第191章 疼痛的礼物与唇上的誓言(2/2)

毫无征兆地,他俯下身,带着一身风尘仆仆的汗味、烟味,以及那浓烈得无法忽视的、属于黄大卫的雄性气息,猛地吻住了玲玲的唇。

“唔——!”

玲玲身体骤然僵硬! 嘴唇上传来的触感温热、潮湿、带着烟草的苦涩和男性荷尔蒙的压迫感,与她扮演“王玲玲”以来所习惯的任何接触都截然不同。这不再是扮演,这是侵入。

推开他! 李凌波的灵魂在尖叫。

但“王玲玲”的身体,在疼痛的削弱下;在方才那阵真实感动带来的短暂软弱中;在卧底身份必须维持“妻子”角色的铁律下;在回应黄大卫一部分情感需求,获取更深信任的新指令下……迟疑了。

这一刻的迟疑,被肥波误解为默许,甚至是回应。

他像是得到了某种至高无上的赦免和鼓励,吻得更深、更用力,几乎带着一种贪婪的攫取和绝望的确认。手臂环上来,将她依旧因神经痛而微微颤抖的身体拥进怀里,笨拙却不容抗拒。

玲玲闭上了眼睛。睫毛剧烈地颤动,像风中残蝶。

就当做……止痛药。 一个冰冷而讥诮的声音在脑海深处响起。就当做……为这双舞鞋,为这堆名牌,付的利息。 更有一个属于李凌波的、更冷酷的声音补充:就当做……加深他羁绊的绳索。

她放松了僵硬的身体,任由自己陷进那个并不舒适、甚至带着汗味的怀抱。甚至,在肥波舌尖试探性地抵开她牙关时,她极其生涩地、带着不易察觉的颤抖,微微张开了唇,给了他一点微不足道的、程式化的回应。

这微小的回应,却让肥波如同遭受了最强的电流刺激。他浑身一震,吻得近乎虔诚,又带着蛮横的占有。许久,直到两人都呼吸急促,他才喘息着,依依不舍地松开。

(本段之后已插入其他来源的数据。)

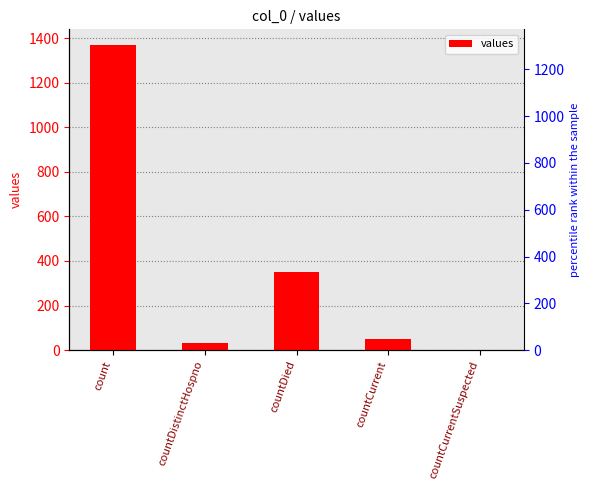

How many bars are there in total?

5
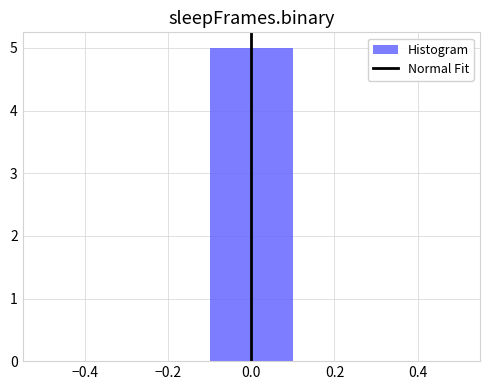

How tall is the bar that spans -0.1 to 0.1 on the x-axis? The values are not printed on the chart, so give them approximately, as read against the axis.

5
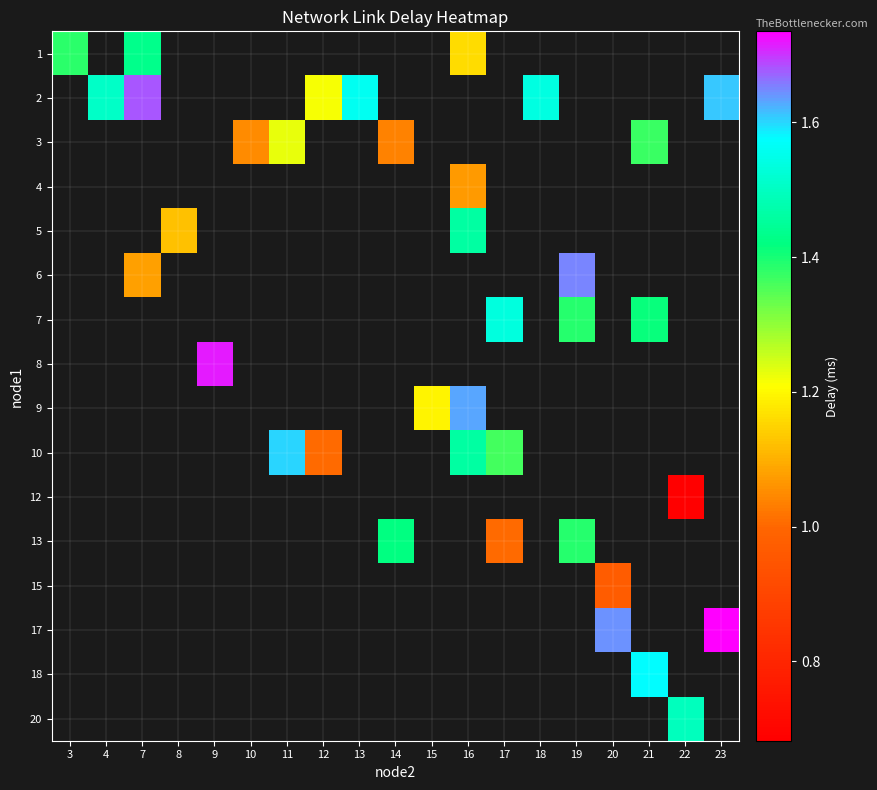

Which has a higher value, 4 or 8?

8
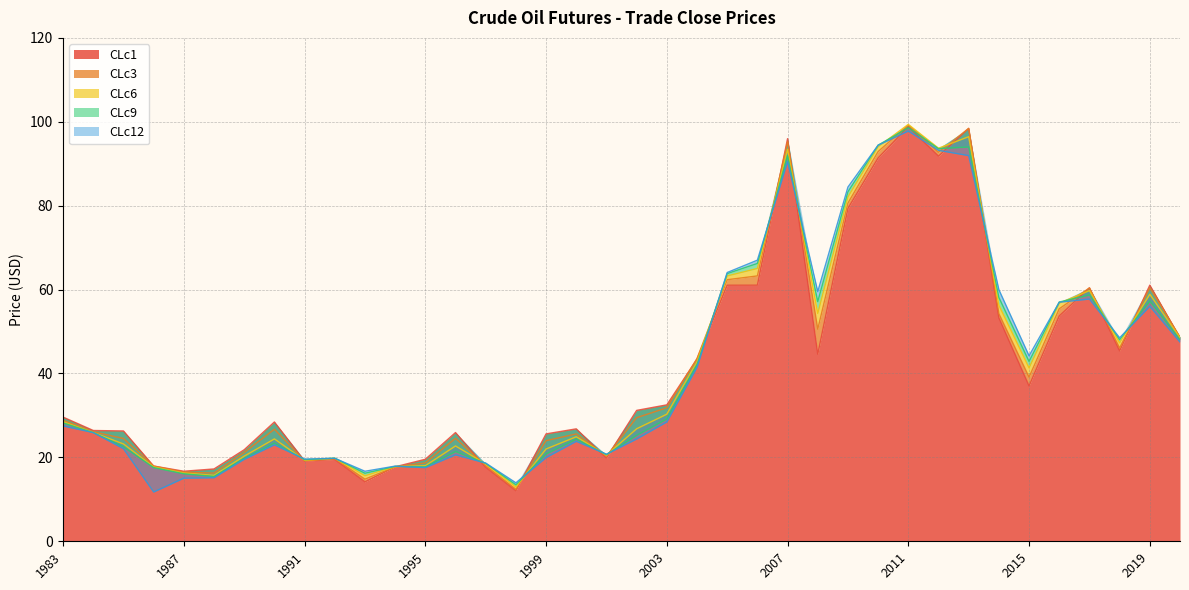

What is the value of the CLc6 point at the 1st from the left?

28.5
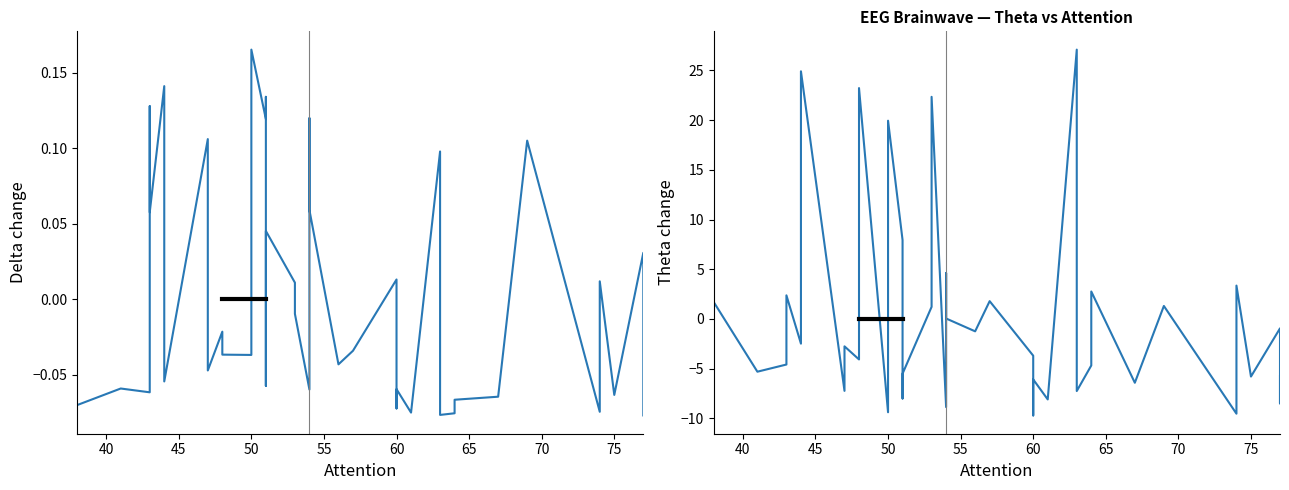

Read the theta (centered) value at 50.

-1.7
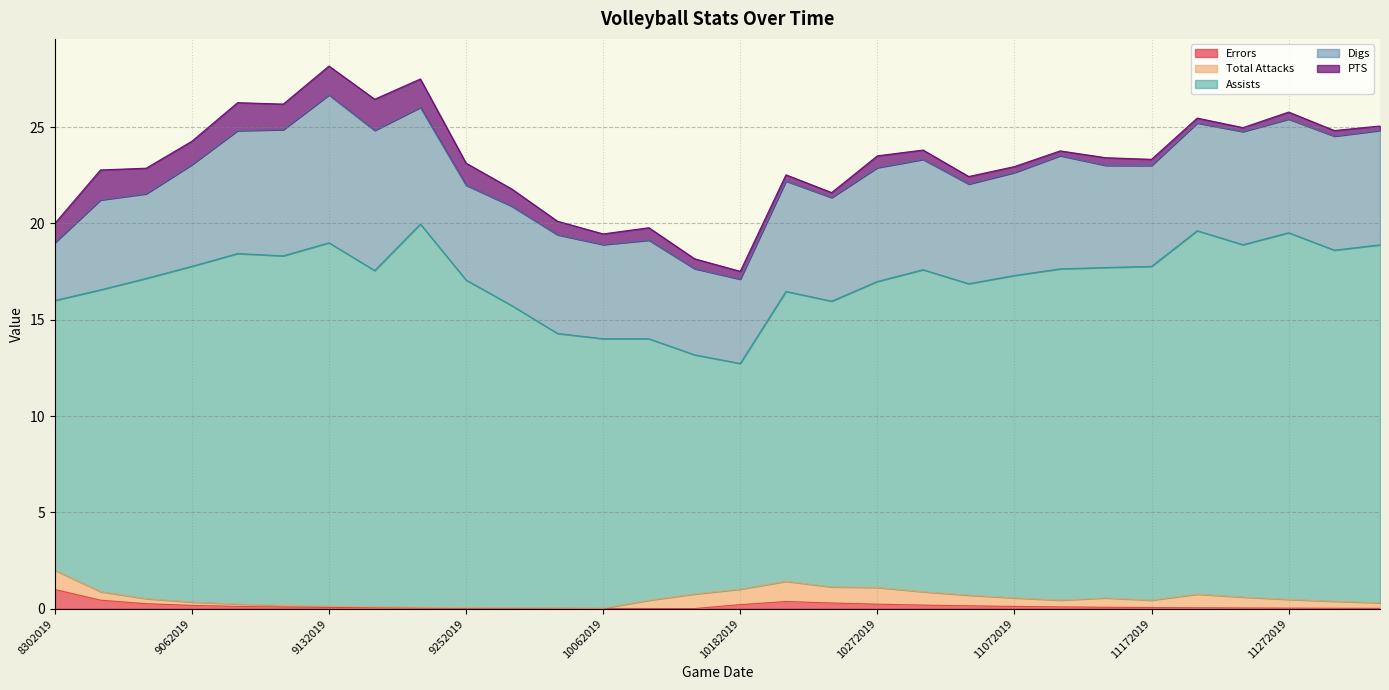

The Digs series shows 7.7 at 11012019. True or false?

False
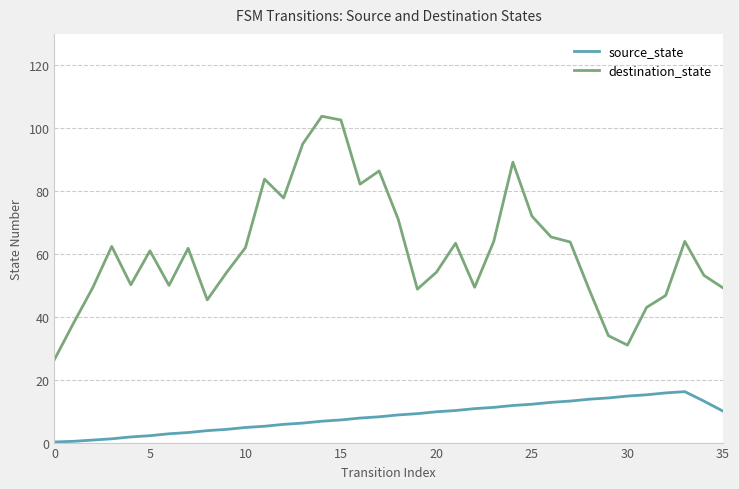

What is the difference between the maximum and minimum values in the source_state series?

16.0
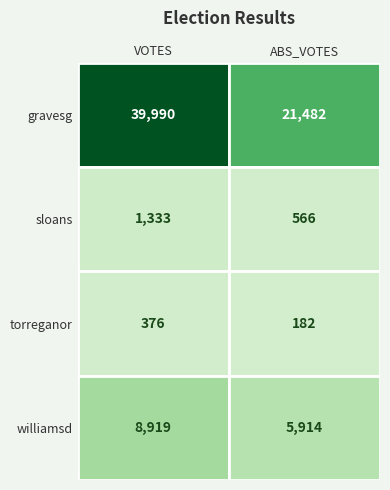

The value of torreganor at 0 is 376. True or false?

True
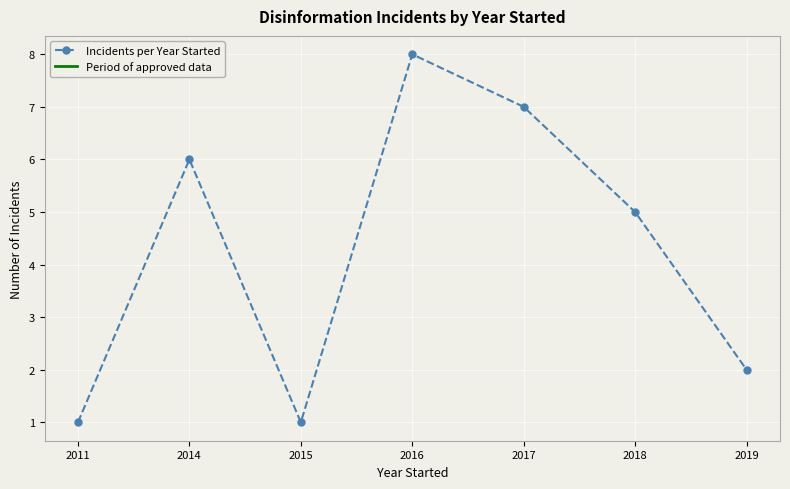

Read the value at 2017.

7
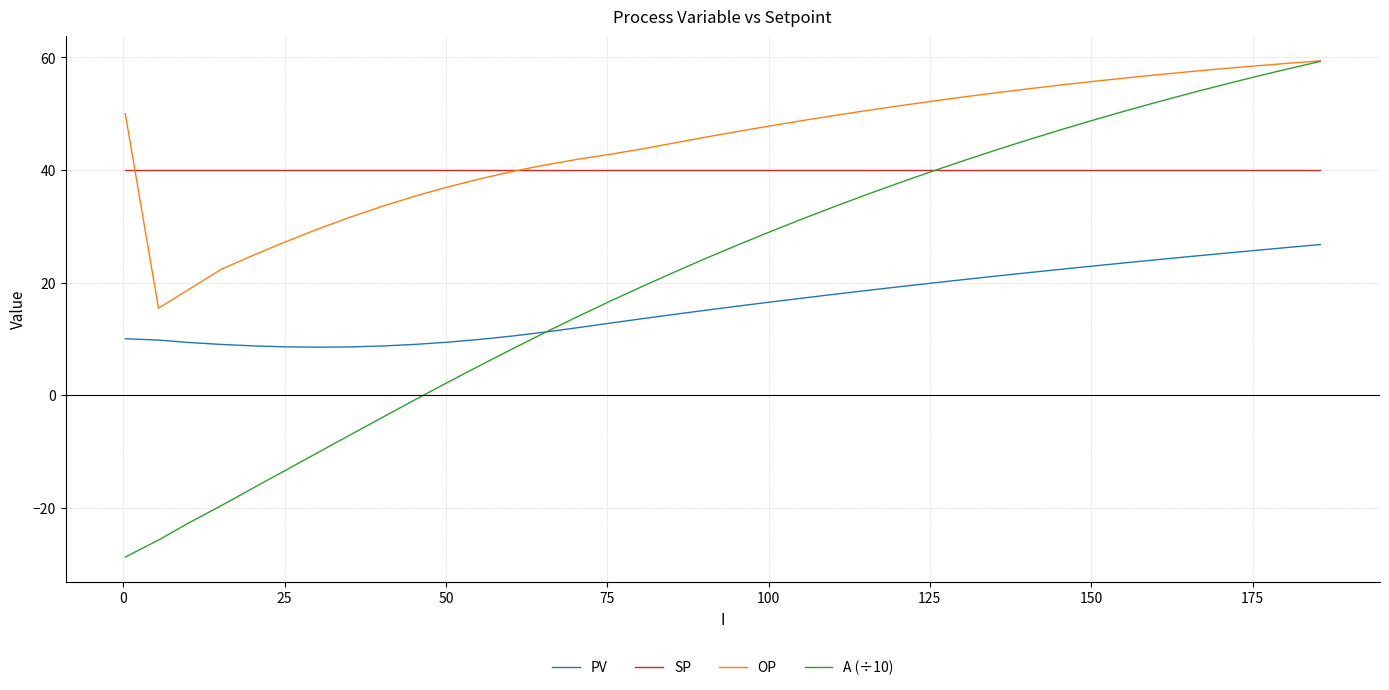

How many lines are shown in the chart?

4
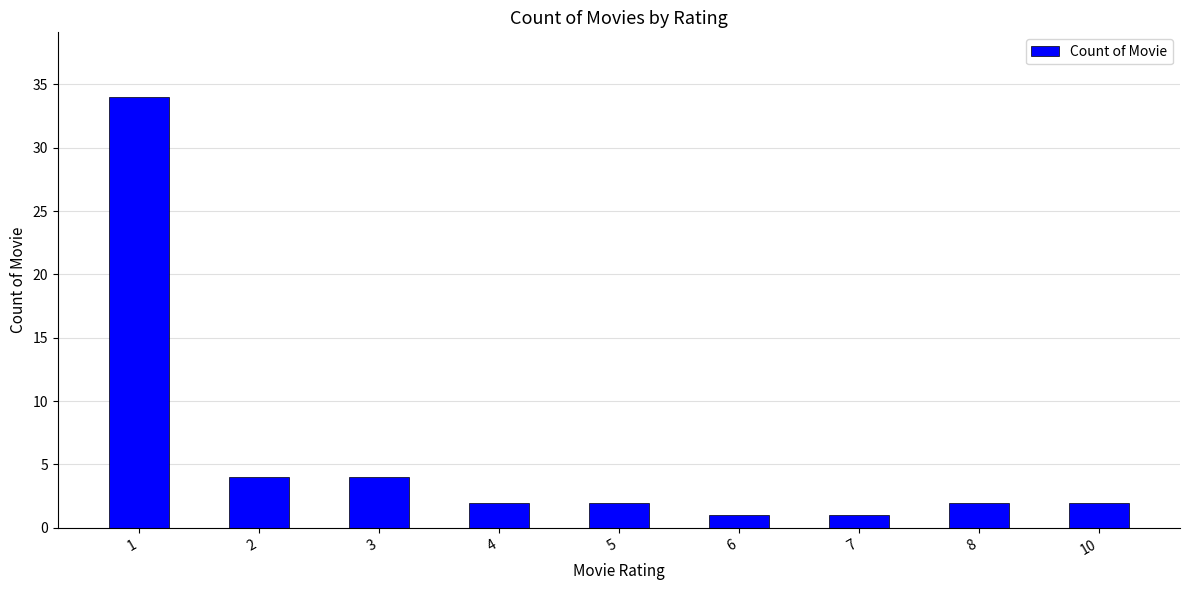

True or false: the data shows 7 at 3.

False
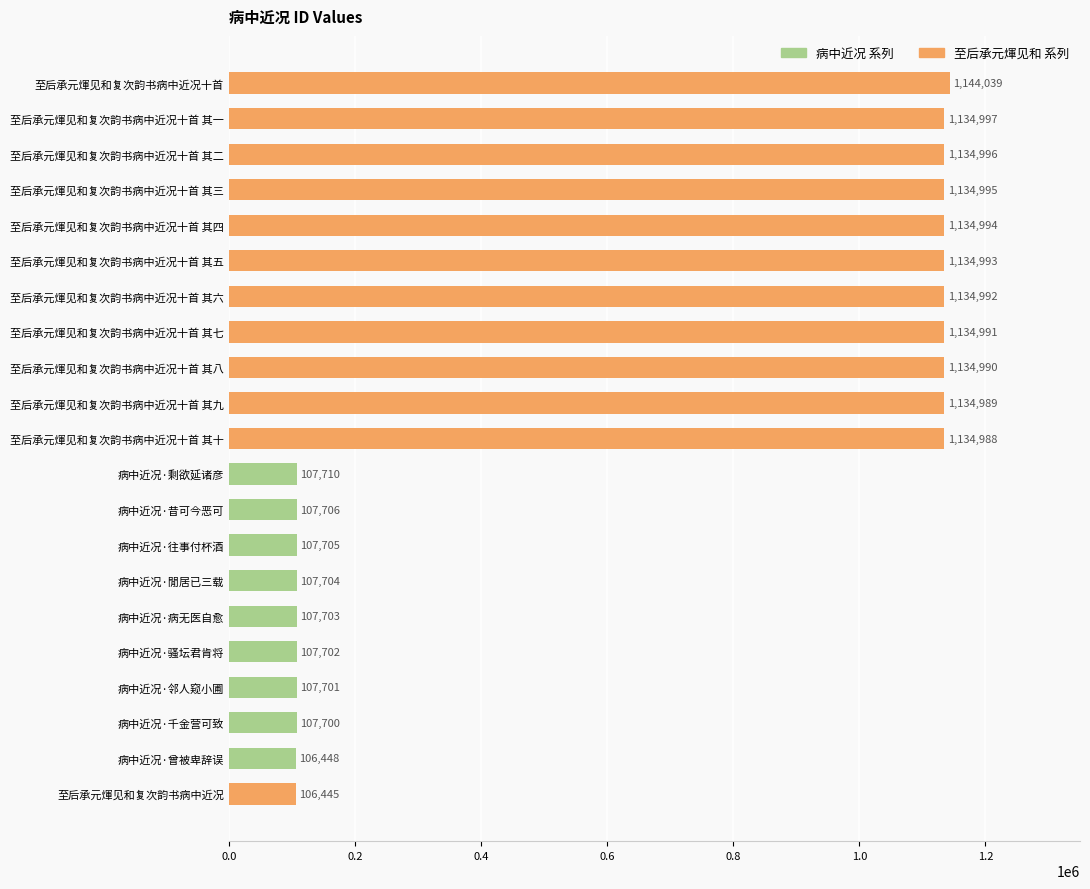

What is the maximum value shown in the chart?

1144039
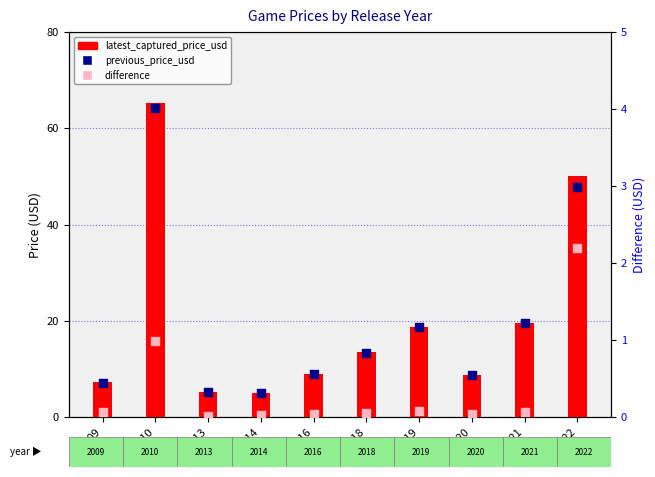

Which series reaches the minimum Y coordinate?

difference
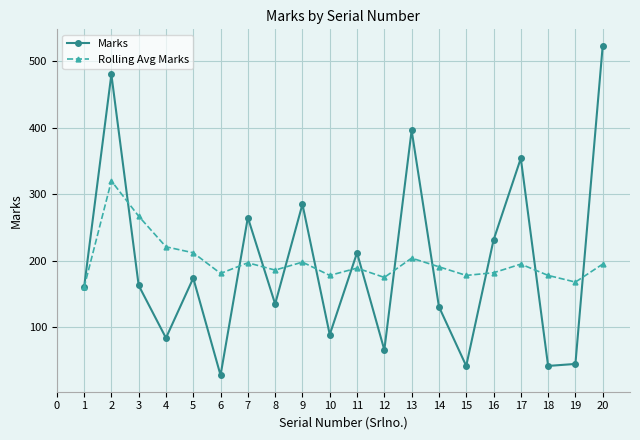

Is it true that Rolling Avg Marks equals 49 at 13?

False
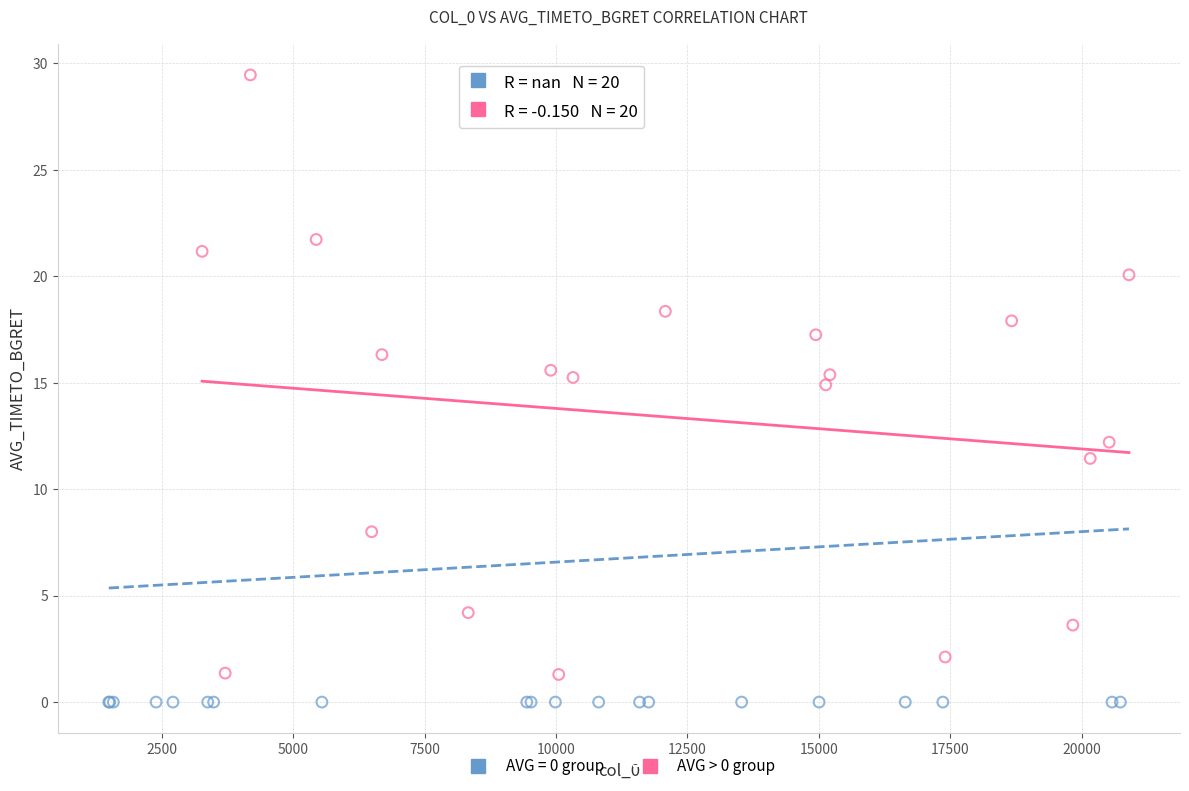

Which series reaches the maximum Y coordinate?

AVG > 0 group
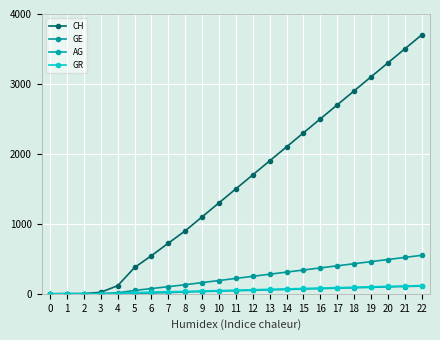

Does the chart have visible grid lines?

Yes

他的额头抵着她的额头,呼吸粗重滚烫,喷在她的脸上。近距离看去,他油腻皮肤上的毛孔、眼底浑浊的血丝、嘴角激动的白沫都清晰可见。但那双眼睛里,此刻燃烧着的,是一种近乎狂热的、不容置疑的决绝。

滚烫的液体滴落在玲玲脸上,是他的眼泪。

“玲玲……”他声音嘶哑低沉,如同从破损的胸腔里直接挤压出来,带着血腥气的郑重,“我的玲玲……别怕。”

他收紧手臂,将她更紧地箍在怀里,仿佛要揉进自己的骨血。

“你听着,”他一个字一个字地说,像在神像前起誓,又像在给自己下咒,“只要我黄大卫,还有一口气在。”

他停顿,深吸一口气,鼻翼翕张。

“只要你……还是我老婆。”

他盯着她近在咫尺的眼睛,目光灼热得几乎要将人烫伤。

“我拼了这条命——也护着你!”

誓言掷地有声,在弥漫着药味、汗味和崭新皮革味的狭窄卧室里回荡,撞在墙壁上,又反弹回来,更显沉重。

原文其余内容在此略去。